Upgrading from vRealize Network Insight 6.0 to 6.1 fails with the "Failed to start samzajobs service after removing unused topics" error.
When adding a tier of an application, unable to create filters with tags while using API Calls.
While adding the NSX-T data source using FQDN, with the NSXi integration enabled, the NSXi polling task fails with an error.
In the VM-VM path, Check Point firewall rules are not displayed on the Check Point gateway cluster VRF.
VM-VM path fails after reaching the Check Point gateway cluster VRF due to the Router Interface name mismatch.
VM-VM path fails because the destination VNIC default gateway route interface does not have the layer 2 set and shows the "Unable to find Vnic for destination IP" error.
Denorm of Router Interface, Router, and Check Point gateway cluster VRF fails due to a ClassCast exception, while computing the denorm for path "routerDevice.associatedDevices".
Unknown Path message is displayed while trying to render the VM-VM path.
Collector stops collecting information and displays the "java.lang.OutOfmemoryError: unable to create new native thread" error.
Unable to use search or grouping of tiers and applications in the Security Planning page of Micro-segmentation.
In the Path Topology, the VM-VM path not showing any result, and the Path Topology widget becomes unresponsive due to an error in the browser’s console.
Data collection for VMware NSX-T Manager fails due to RejectedExecutionException error.
Cannot add data source when '(' and '&' special characters are used in the password.

Known Issues

[NEW] HSRP/VRRP Master and STP Root Co-location intent is not supported for Juniper devices.
[NEW] vRealize Network Insight path search results traversing through switchless F5 BIG-IP Load Balancer platforms (2xxx, 4xxx, i2xxx, i4xxx, and VE) show up as "Blocked” at the F5, as these F5 models do not provide MAC address table output.
Additionally these F5 model devices cannot be used as intermediate hop in the path search.
[NEW] In F5, port mode is not available when the interface is associated with the trunks interfaces. This causes a port mode mismatch with the switch ports of the neighboring devices.
[NEW] F5 BIG-IP validation fails if TMSH is not enabled from the F5 BIG-IP UI for the user account.
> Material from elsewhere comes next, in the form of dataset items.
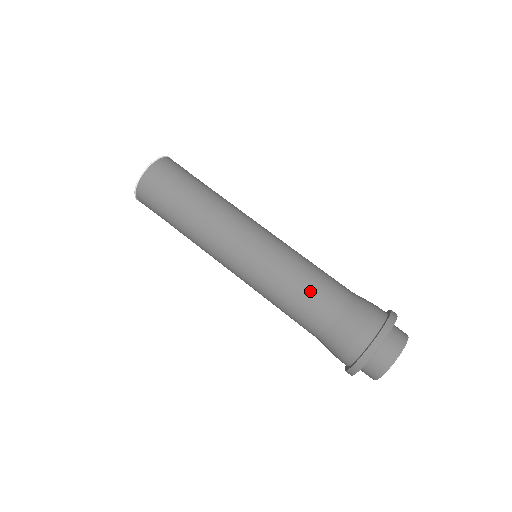
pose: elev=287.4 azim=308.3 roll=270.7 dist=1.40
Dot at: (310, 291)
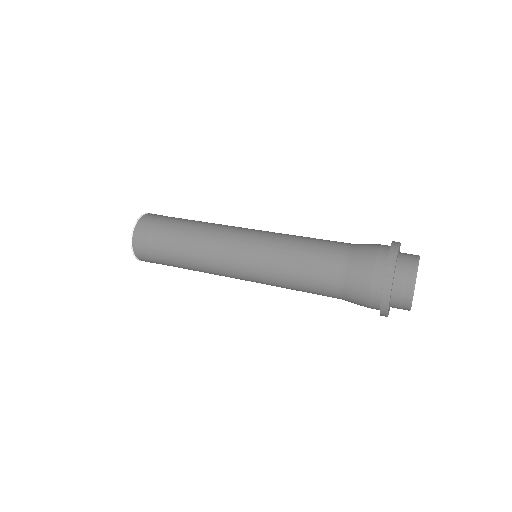
Dot at: (314, 247)
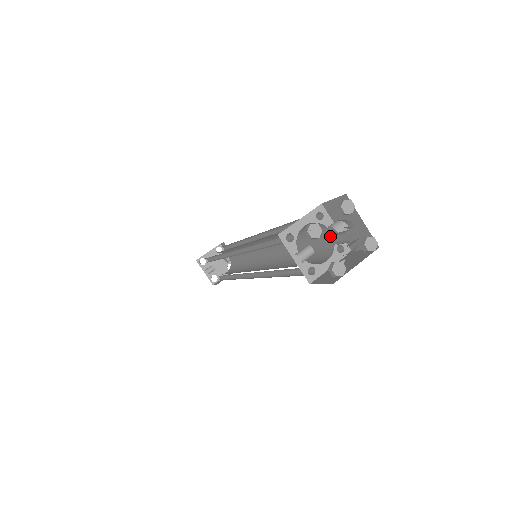
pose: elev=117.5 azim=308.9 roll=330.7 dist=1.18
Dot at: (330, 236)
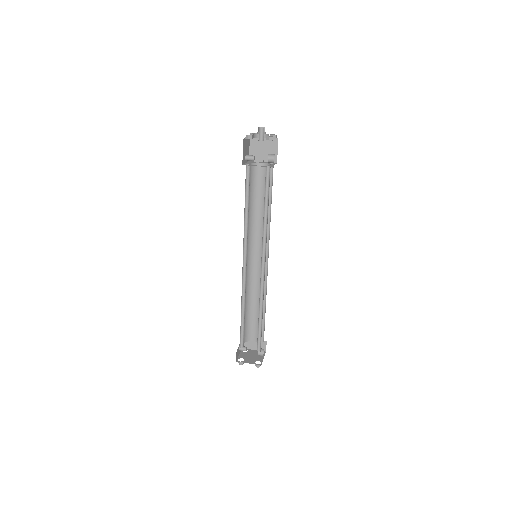
Dot at: occluded
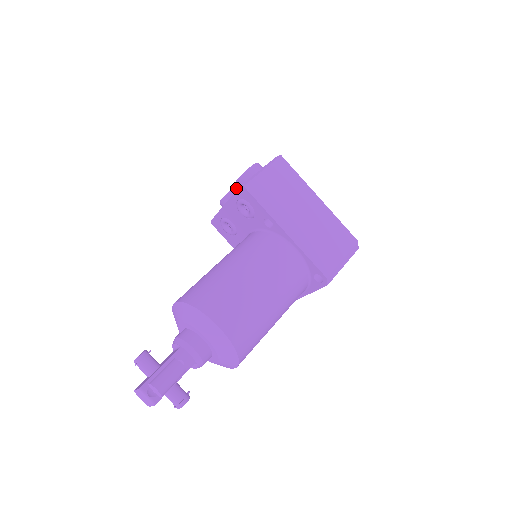
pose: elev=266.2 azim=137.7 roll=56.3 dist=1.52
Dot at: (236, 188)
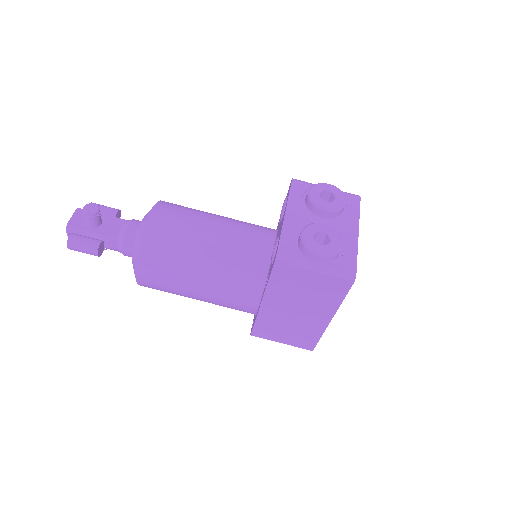
Dot at: (325, 211)
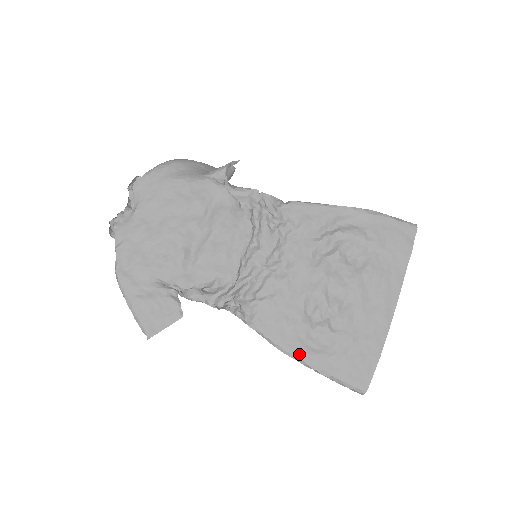
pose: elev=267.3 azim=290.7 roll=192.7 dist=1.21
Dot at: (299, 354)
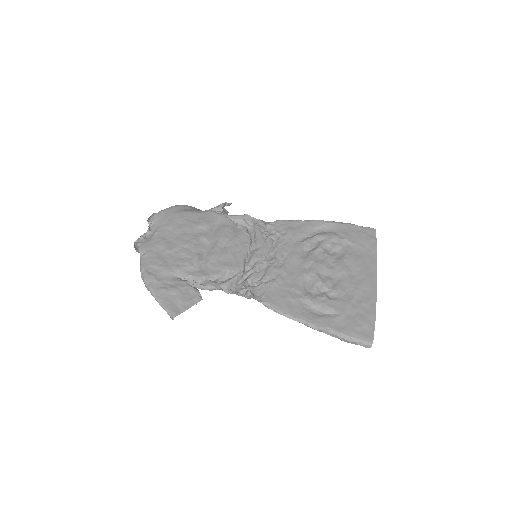
Dot at: (307, 319)
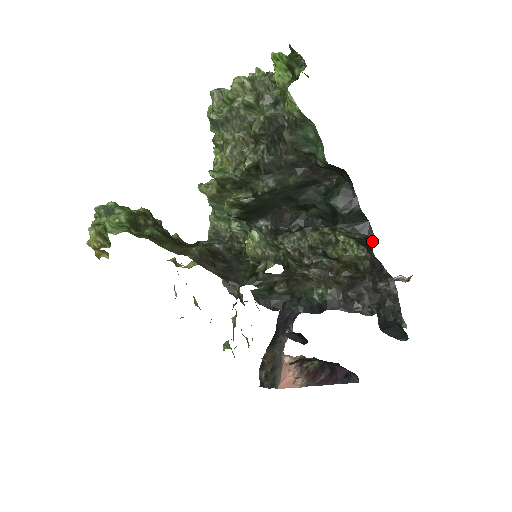
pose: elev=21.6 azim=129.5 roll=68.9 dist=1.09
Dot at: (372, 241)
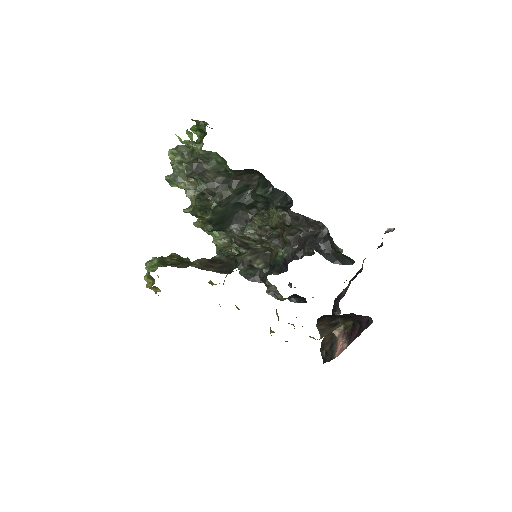
Dot at: (291, 204)
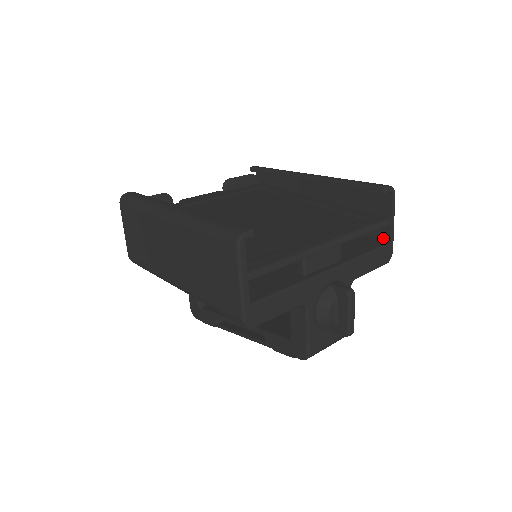
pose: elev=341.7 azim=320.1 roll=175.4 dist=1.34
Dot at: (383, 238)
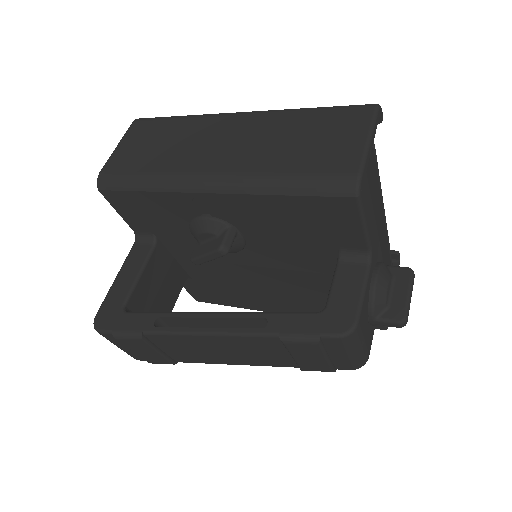
Dot at: occluded
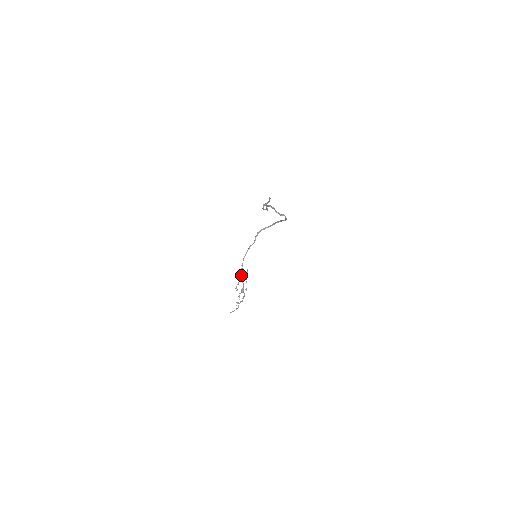
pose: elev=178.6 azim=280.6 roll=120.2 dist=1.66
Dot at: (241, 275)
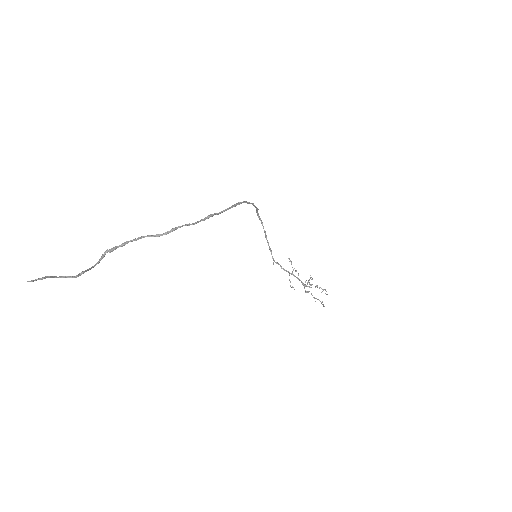
Dot at: occluded
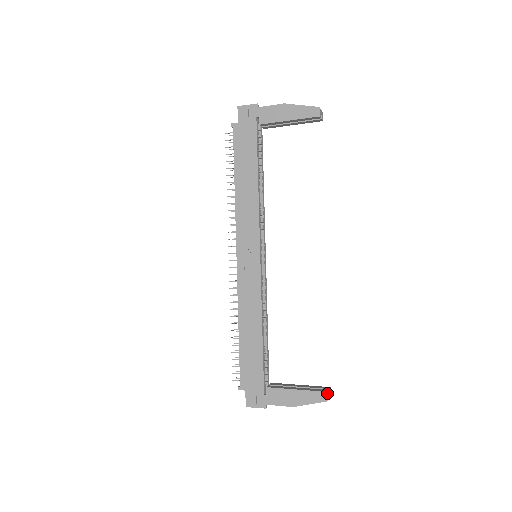
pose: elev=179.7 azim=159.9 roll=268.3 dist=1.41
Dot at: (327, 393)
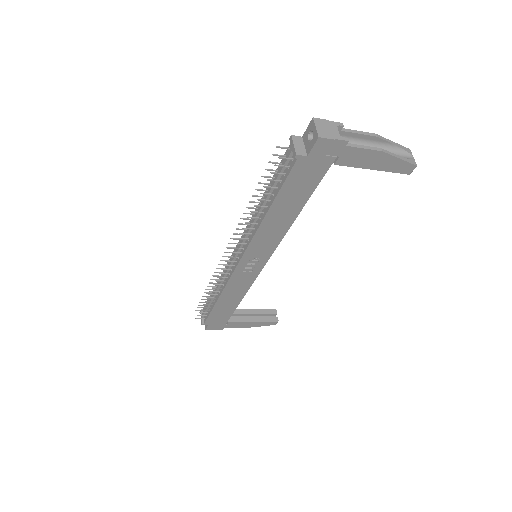
Dot at: occluded
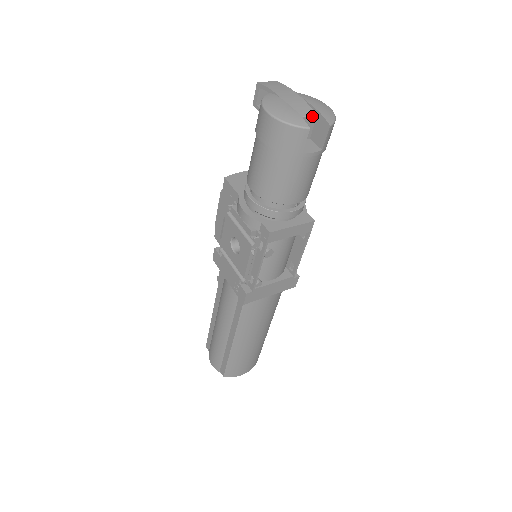
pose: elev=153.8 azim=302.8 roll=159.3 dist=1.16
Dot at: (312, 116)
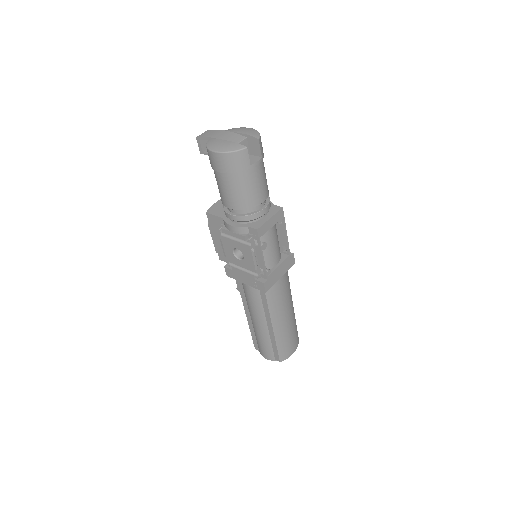
Dot at: (244, 139)
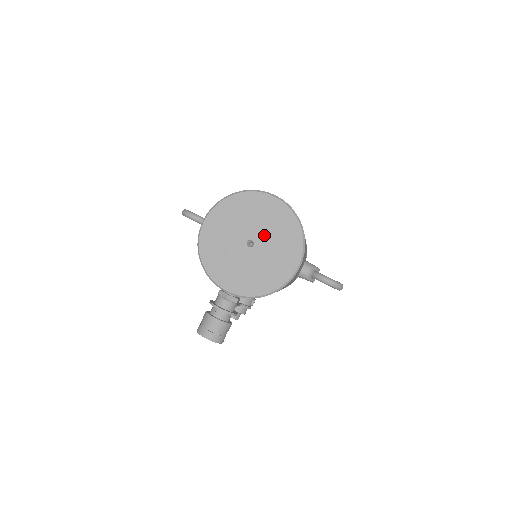
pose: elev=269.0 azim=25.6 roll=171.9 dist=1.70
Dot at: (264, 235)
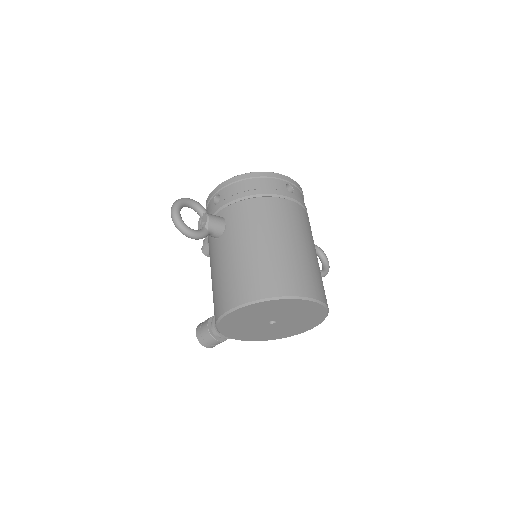
Dot at: (289, 319)
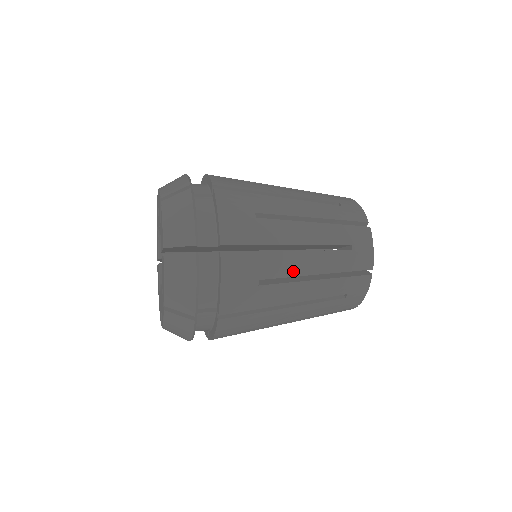
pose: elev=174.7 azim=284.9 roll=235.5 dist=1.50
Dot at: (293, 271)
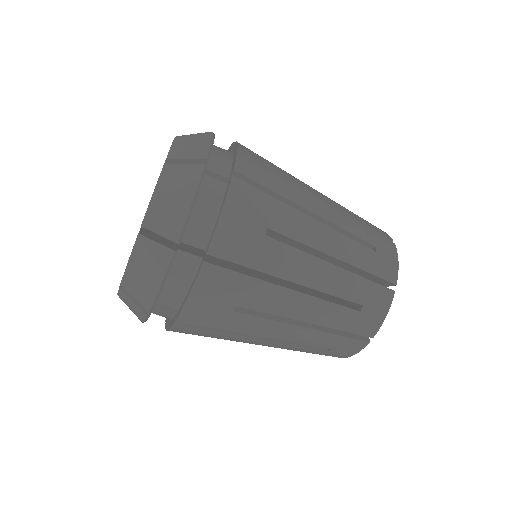
Dot at: (308, 239)
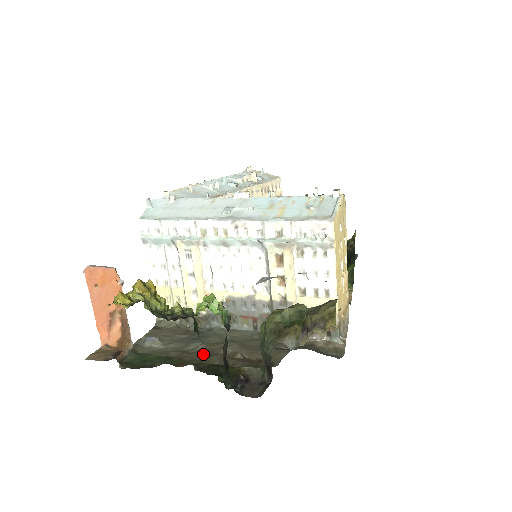
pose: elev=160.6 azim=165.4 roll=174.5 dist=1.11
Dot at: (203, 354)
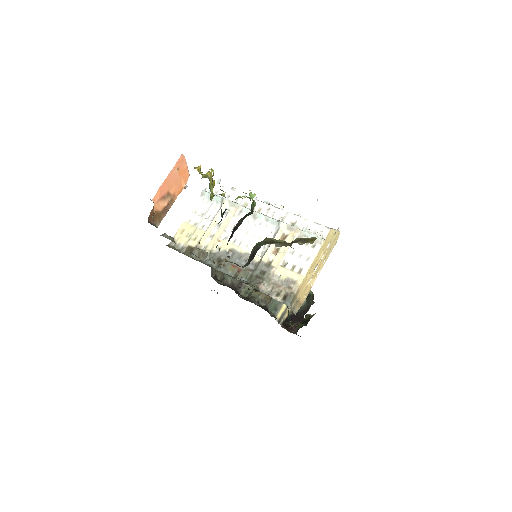
Dot at: occluded
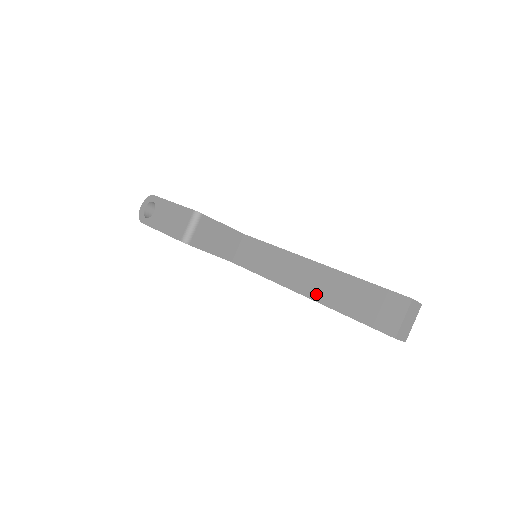
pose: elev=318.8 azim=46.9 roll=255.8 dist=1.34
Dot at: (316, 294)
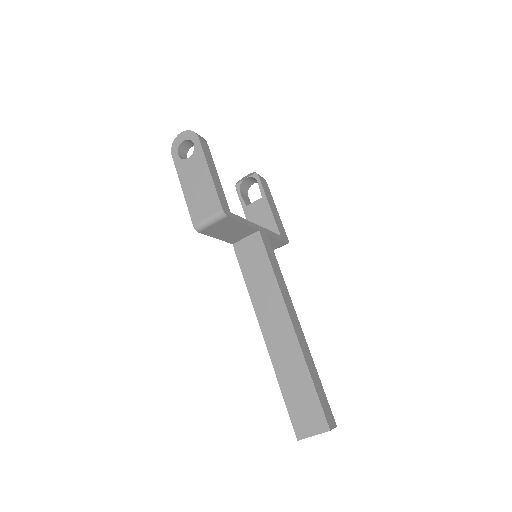
Dot at: (273, 350)
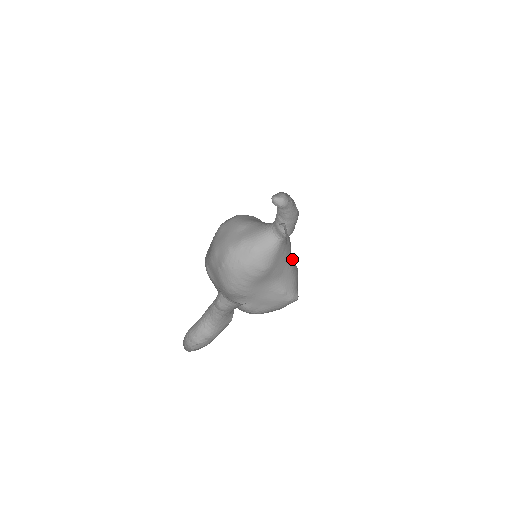
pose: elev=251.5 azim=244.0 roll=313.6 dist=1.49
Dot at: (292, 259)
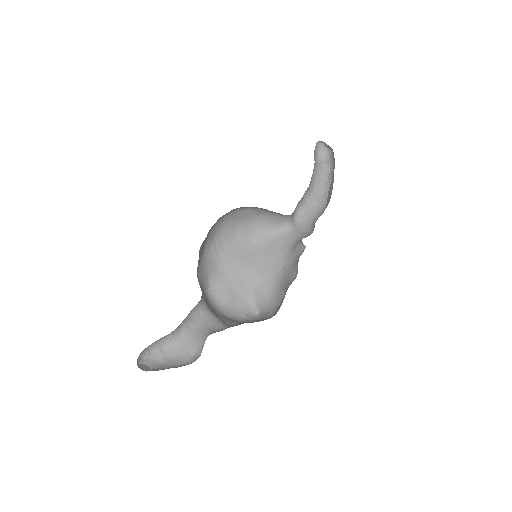
Dot at: (282, 281)
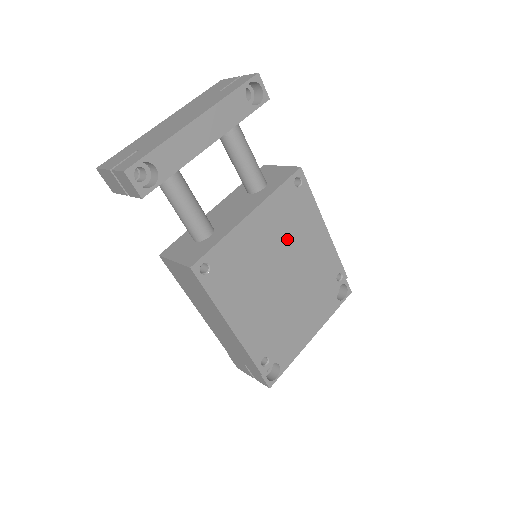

Workaround: Enable TMSH for the user account to bypass the vRealize Network Insight F5 BIG-IP validation logic.
[NEW] In the Network Map model, Palo Alto rules with destination zone set to 'any', do not get applied to the same zone pair.
[NEW] In the Network Map path search, bidirectional path search queries destined to external IP addresses are truncated at the end of the forward path.
[NEW] When the content of an open alert changes, vRealize Network Insight does not show the new value in the alert details.
[NEW] In the Network Map, the entity details window of the distributed switches does not show alerts that are originated from intents.
[NEW] For VMware vSphere Distributed Switches (VDS), raw data information is not available in the Network Map UI. If you click on the VDS links from the path search option of the Network Map, the UI becomes unresponsive.

Workaround: Refresh the browser to use the Network Map again.
[NEW] While running the RESTAPI service, no users are found in the configuration store. Due to this, the NSX configurations are not created.
[NEW] In the Applications on Edges widget of the VeloCloud Enterprise page, you may see the "Encountered an error" message.

Workaround: Contact VMware Support for the resolution.
[NEW] In the VM details page, the Path to Internet widget does not show the gateway firewall rule applied to the VPN tunnel interface.
[NEW] In the SDDC and the NSX Policy Manager Dashboard, the T0 Router Interface metrics show a "No data to show" message. There is an API change in VMware Cloud on AWS version 1.15. Because of the changes, vRealize Network Insight is unable to collect these metrics to display the data in the T0 Router Interface metrics widget.”
[NEW] After you upgrade to vRealize Network Insight 6.2, you may find some of the manually created applications show zero members. This problem occurs if the application member VM names contain space.

To resolve this issue, see KB 85637.
You cannot see the unprotected flows for the Kubernetes service in the Micro-Segmentation Planning page.